Hence we have $\tan B=\pm \dfrac{\sqrt{1-{{\left( \dfrac{\sqrt{3}}{2} \right)}^{2}}}}{\dfrac{\sqrt{3}}{2}}=\pm \dfrac{\dfrac{1}{2}}{\dfrac{\sqrt{3}}{2}}=\pm \dfrac{1}{\sqrt{3}}$
But since $B\in \left( 0,\dfrac{\pi }{2} \right)$, B lies in the first quadrant.
Since in first quadrant tan is positive, we have
$\tan B=\dfrac{1}{\sqrt{3}}$
Now we know that $\tan \left( A+B \right)=\dfrac{\tan A+\tan B}{1-\tan A\tan B}$
Hence we have
$\tan \left( A+B \right)=\dfrac{-\dfrac{1}{\sqrt{3}}+\dfrac{1}{\sqrt{3}}}{1-\dfrac{-1}{\sqrt{3}}\dfrac{1}{\sqrt{3}}}=0$
Hence $\tan \left( A+B \right)=0$.

Note: Alternative solution:
We have $\sin A=\dfrac{1}{2}$
Hence ${{\sin }^{2}}A+{{\cos }^{2}}A=\dfrac{1}{4}+{{\cos }^{2}}A=1$
Hence we have $\cos A=\pm \dfrac{\sqrt{3}}{2}$
Now since cos is negative in second quadrant, we have \[\cos A=\dfrac{-\sqrt{3}}{2}\]

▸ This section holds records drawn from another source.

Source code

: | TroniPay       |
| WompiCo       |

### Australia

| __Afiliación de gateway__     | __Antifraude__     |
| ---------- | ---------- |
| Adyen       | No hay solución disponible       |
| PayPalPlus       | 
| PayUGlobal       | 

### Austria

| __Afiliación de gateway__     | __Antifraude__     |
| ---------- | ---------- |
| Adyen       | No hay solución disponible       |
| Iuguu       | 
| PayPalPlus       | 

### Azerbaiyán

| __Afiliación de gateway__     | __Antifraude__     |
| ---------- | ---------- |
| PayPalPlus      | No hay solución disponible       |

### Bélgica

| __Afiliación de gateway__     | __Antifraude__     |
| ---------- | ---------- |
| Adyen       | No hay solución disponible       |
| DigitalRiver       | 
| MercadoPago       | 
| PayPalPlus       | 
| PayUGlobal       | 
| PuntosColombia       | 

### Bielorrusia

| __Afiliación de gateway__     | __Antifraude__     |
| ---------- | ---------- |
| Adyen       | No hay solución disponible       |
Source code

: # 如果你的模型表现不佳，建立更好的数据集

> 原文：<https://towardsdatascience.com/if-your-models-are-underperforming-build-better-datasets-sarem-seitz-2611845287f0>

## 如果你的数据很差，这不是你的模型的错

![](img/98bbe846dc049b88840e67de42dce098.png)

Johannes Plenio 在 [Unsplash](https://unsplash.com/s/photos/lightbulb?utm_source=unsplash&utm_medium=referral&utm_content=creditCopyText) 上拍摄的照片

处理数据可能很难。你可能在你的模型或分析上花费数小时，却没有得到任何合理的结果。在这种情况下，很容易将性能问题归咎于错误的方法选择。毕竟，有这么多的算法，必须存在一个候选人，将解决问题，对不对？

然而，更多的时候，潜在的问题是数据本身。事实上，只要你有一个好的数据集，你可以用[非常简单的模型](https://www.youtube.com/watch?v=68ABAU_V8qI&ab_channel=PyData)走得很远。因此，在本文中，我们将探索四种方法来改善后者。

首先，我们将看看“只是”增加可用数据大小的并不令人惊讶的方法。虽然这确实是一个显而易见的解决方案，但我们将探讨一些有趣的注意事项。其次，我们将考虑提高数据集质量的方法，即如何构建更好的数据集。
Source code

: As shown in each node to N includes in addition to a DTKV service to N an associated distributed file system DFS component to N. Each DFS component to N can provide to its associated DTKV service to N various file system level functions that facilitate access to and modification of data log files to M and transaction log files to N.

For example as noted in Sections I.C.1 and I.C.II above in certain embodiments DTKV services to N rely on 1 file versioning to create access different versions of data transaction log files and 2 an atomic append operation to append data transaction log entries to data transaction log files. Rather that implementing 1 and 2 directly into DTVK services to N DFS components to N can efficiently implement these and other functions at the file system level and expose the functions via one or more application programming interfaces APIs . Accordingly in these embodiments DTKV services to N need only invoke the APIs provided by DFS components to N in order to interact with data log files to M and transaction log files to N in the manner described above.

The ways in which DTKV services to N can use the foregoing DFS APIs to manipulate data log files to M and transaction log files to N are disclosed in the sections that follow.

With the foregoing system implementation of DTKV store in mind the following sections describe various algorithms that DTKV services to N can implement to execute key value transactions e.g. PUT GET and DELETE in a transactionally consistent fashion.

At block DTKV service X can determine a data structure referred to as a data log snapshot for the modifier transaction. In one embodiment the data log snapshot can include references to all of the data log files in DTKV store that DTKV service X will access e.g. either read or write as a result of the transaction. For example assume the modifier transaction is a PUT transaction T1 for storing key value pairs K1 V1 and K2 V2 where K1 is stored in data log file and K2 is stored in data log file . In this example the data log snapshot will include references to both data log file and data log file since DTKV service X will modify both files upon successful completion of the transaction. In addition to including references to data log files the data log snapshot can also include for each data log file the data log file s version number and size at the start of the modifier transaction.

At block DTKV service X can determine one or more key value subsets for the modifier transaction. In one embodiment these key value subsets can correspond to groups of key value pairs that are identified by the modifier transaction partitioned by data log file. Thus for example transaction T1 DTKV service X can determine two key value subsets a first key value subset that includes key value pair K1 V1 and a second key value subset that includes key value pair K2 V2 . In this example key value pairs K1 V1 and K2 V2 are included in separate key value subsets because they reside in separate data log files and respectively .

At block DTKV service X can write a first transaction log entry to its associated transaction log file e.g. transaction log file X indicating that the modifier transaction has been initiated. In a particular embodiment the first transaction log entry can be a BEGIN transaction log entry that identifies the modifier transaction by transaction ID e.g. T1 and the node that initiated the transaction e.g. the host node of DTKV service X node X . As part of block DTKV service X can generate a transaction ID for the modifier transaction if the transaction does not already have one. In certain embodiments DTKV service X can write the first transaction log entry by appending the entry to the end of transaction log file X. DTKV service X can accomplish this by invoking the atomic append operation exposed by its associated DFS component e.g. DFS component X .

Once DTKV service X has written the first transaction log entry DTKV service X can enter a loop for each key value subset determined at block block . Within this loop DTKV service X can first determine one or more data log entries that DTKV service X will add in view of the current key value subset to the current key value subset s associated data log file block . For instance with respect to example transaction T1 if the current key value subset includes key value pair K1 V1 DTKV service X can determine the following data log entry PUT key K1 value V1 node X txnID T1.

Similarly, we have $\sin B=\dfrac{1}{2}$
Now we have $\sin \left( A+B \right)=\sin A\cos B+\cos A\sin B=\dfrac{1}{2}\times \dfrac{\sqrt{3}}{2}+\left( \dfrac{-\sqrt{3}}{2} \right)\dfrac{1}{2}=0$
Also, $\cos \left( A+B \right)=\cos A\cos B-\sin A\sin B=\dfrac{-\sqrt{3}}{2}\dfrac{\sqrt{3}}{2}-\dfrac{1}{2}\dfrac{1}{2}=-1$
Hence $\tan \left( A+B \right)=\dfrac{\sin \left( A+B \right)}{\cos \left( A+B \right)}=\dfrac{0}{-1}=0$, which is the same as obtained above,
[2] You can remember the sign of each trigonometric ratio in each quadrant with the mnemonic:
“Add Sugar To Coffee”
Add: All positive in the first quadrant
Sugar: Sine and Cosine(Inverse of sine) positive in the second quadrant.
To: Tangent and Cotangent positive in the third quadrant.
Coffee: cosine and secant positive in the fourth quadrant.